WHAT TO PRODUCE
Only the lines from the one containing "thumb cmc: (619, 449)" to the end of the material belong in your answer. Please copy them word for word.

WORKING DATA
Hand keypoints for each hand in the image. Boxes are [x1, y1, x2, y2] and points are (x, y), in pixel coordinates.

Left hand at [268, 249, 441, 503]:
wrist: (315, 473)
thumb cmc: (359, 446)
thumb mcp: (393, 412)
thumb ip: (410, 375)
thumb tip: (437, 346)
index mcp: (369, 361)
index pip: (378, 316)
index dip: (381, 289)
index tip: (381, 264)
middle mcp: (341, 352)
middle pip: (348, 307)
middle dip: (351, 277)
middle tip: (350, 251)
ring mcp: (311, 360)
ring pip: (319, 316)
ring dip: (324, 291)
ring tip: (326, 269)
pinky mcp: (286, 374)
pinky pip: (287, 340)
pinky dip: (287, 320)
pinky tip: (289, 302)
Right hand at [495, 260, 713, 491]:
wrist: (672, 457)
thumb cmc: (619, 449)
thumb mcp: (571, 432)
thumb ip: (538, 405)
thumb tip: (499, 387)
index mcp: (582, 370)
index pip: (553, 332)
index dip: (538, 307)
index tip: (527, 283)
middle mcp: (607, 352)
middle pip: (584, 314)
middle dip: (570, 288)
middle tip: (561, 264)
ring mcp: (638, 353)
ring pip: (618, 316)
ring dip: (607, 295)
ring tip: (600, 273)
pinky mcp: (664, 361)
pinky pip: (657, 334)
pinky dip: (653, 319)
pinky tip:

RESPONSE AREA
thumb cmc: (619, 449)
thumb mcp: (571, 432)
thumb ip: (538, 405)
thumb tip: (499, 387)
index mcp: (582, 370)
index pip: (553, 332)
index dip: (538, 307)
index tip: (527, 283)
middle mcp: (607, 352)
middle pip: (584, 314)
middle dip: (570, 288)
middle tip: (561, 264)
ring mcp: (638, 353)
ring pip: (618, 316)
ring dip: (607, 295)
ring tip: (600, 273)
pinky mcp: (664, 361)
pinky pip: (657, 334)
pinky dip: (653, 319)
pinky tip:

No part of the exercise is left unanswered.